The Wonderful Scheme of Mr. Christopher Thorne by Harry Stephen Keeler

The Wonderful Scheme of Mr. Christopher Thorne by Harry Stephen Keeler

Author:Harry Stephen Keeler [Keeler, Harry Stephen]
Language: eng
Format: epub
Tags: mystery;series;classic;chicago;murder
Publisher: Wildside Press LLC
Published: 2018-04-15T00:00:00+00:00


CHAPTER XIX

The Bark of Yai Quong

Erskine ate supper that night with the widow in her kitchen. Several times, during the long afternoon, he had tip-toed in to see his foster-father, but the older man was sleeping peacefully. Dr. McQuaid came once, toward mid-afternoon, muffled in a greatcoat, nodded thoughtfully, stroking his chin reflectively, and left some medicine and instructions, too, about calling him—if anything untoward should happen at any time. And the doctor went.

And at nine o’clock, Yai Quong wakened and was in distress of some sort. The medicine relieved it but temporarily only. And at ten that night, Erskine and the widow had to summon the doctor, just as the latter returned from a call far out in the country, and he came again, his neck shrouded in a great plaid woolen muffler. The sick man appeared to be suffering a sinking spell.

“I—I allowed him to talk too much,” Erskine told the doctor troubledly, in the seclusion of the kitchen.

“No, my boy,” McQuaid assured him kindly. “No amount of expenditures of physical energy has any effect on the outcome of a case like his. I assure you of that.”

Nevertheless, in cheerless mien, he administered hypodermic restoratives. But the sick man’s breathing grew still more labored. Erskine felt suddenly cold—cold all over. Cold as ice. He beckoned McQuaid back to the kitchen.

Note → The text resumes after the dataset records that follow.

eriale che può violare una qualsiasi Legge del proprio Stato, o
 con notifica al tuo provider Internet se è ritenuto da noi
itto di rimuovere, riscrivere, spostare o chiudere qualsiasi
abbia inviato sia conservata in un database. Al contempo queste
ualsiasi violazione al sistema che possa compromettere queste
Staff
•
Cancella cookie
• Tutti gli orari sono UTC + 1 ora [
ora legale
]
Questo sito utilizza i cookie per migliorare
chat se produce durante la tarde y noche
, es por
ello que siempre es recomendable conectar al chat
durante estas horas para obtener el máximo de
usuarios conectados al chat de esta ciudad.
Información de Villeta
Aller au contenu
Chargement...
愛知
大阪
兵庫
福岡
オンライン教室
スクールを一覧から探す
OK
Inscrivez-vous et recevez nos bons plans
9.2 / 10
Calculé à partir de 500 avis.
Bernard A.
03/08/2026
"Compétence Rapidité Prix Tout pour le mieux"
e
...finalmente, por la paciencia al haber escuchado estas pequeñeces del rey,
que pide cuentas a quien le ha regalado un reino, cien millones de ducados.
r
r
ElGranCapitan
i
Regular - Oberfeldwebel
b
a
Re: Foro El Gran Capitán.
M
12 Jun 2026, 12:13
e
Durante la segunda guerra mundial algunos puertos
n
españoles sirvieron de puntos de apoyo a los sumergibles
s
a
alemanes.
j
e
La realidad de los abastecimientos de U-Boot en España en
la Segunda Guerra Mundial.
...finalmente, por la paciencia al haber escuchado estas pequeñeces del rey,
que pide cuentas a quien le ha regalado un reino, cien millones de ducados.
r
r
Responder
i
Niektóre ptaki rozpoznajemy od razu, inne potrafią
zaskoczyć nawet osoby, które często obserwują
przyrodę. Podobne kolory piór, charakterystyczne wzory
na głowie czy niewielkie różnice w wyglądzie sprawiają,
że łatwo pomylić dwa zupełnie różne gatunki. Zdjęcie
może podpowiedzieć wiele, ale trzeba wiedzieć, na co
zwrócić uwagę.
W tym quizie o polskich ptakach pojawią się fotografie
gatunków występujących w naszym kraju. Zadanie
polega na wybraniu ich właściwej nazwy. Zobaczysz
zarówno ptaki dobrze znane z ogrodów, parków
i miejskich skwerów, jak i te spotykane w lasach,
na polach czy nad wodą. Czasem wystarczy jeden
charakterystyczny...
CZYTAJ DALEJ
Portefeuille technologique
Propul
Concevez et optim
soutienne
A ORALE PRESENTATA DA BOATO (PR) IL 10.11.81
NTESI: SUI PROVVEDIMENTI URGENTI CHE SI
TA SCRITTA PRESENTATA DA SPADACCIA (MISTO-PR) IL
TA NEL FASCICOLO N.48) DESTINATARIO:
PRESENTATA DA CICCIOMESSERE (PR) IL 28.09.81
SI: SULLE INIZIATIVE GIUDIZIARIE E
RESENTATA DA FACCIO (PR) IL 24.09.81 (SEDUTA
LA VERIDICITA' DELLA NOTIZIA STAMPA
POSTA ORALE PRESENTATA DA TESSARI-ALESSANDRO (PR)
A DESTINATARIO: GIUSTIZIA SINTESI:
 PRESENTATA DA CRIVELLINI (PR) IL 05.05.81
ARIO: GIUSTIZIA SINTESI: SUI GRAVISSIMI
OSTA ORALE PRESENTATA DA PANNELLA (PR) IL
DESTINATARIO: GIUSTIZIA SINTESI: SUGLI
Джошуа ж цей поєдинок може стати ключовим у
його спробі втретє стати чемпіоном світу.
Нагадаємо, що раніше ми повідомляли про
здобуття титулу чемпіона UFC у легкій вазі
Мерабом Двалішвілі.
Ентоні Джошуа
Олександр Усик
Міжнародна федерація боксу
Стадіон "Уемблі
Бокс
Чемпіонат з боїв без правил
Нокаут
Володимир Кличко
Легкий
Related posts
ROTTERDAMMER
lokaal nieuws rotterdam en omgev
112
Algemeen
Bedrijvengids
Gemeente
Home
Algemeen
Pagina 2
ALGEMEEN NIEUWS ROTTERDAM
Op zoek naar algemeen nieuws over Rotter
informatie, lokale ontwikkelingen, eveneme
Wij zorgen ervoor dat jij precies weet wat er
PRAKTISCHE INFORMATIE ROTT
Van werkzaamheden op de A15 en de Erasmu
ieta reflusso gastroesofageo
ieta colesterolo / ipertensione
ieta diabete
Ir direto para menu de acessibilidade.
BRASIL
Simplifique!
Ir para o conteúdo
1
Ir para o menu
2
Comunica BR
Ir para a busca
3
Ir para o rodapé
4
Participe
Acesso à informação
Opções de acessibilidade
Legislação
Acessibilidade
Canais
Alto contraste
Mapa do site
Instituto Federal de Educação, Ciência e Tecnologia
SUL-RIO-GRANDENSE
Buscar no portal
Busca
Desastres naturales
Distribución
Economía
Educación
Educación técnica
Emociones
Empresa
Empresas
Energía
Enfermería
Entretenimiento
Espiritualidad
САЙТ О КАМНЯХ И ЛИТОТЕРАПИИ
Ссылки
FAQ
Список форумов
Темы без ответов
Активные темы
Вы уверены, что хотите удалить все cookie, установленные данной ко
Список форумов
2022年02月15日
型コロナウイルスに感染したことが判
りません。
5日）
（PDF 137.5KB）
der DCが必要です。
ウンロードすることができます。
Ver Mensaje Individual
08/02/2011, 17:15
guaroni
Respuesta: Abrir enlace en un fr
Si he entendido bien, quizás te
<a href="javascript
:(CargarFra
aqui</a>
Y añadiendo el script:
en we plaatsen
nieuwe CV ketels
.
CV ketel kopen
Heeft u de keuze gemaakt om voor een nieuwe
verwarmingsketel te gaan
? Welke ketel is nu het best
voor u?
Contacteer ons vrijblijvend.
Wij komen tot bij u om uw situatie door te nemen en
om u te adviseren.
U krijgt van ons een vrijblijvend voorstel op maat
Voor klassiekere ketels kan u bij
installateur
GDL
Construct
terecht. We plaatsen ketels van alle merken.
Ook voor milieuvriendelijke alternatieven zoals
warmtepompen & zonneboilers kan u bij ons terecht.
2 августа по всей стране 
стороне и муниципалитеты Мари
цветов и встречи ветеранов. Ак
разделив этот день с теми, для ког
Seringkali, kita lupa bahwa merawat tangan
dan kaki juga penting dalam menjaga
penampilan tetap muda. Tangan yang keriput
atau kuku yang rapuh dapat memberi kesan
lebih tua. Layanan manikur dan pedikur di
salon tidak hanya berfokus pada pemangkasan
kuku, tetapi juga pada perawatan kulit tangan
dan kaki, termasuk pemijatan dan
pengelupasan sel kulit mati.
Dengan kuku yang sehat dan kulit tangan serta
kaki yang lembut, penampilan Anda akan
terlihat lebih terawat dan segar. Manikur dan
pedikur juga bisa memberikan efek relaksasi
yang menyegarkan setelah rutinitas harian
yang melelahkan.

“You don’t think, do you—” he broke off.

“My boy,” the medical man said, “I didn’t want to tell you this when you came this morning; I—I wanted you to get it by degrees—but the curve I have plotted daily, on his rate of corpuscular breakup, indicated this morning specifically that—”

“When?” asked Erskine, his voice sounding utterly unknown to him—his veins running now with ice spicules.

“About midnight, my boy—” McQuaid broke off, shaking his head.

Erskine breathed sharply.

Curves! Lying loops of ink—connecting points on a paper. All medicine was a lie. Was known to be wrong—ten times out of twenty. Was known—

He found himself back in the bedroom—not knowing how he got there. He leaned down over the bed. Tried, with a rigid, disarming smile on his lips, to mask the turmoil in his soul.

“Feeling a—a little distressed, Daddy Quong?”

The sick man smiled up at him.

“Just—just—son—those birth pangs—as the second cycle opens.” He smiled again.

Erskine stood erect suddenly. And turned away. Tears in his eyes. The second cycle! Why—why must it be? Why—

The doctor was looking more regretful by eleven o’clock. And in addition to another hypodermic, he administered to the ill man the vapors from several ampules which he broke open. But the precious thread of vitality appeared to be snapping now. By 11:30 Yai Quong, obviously oblivious to all around him, was muttering strange Chinese phrases, forgotten no doubt, in his own conscious mind, over many decades. Just before midnight he muttered the single word “Bella.” And then his face grew curiously rigid—masklike.

The doctor made as if to use his stethoscope—but shook his head instead. And drew the sheet over the face, nodding silently.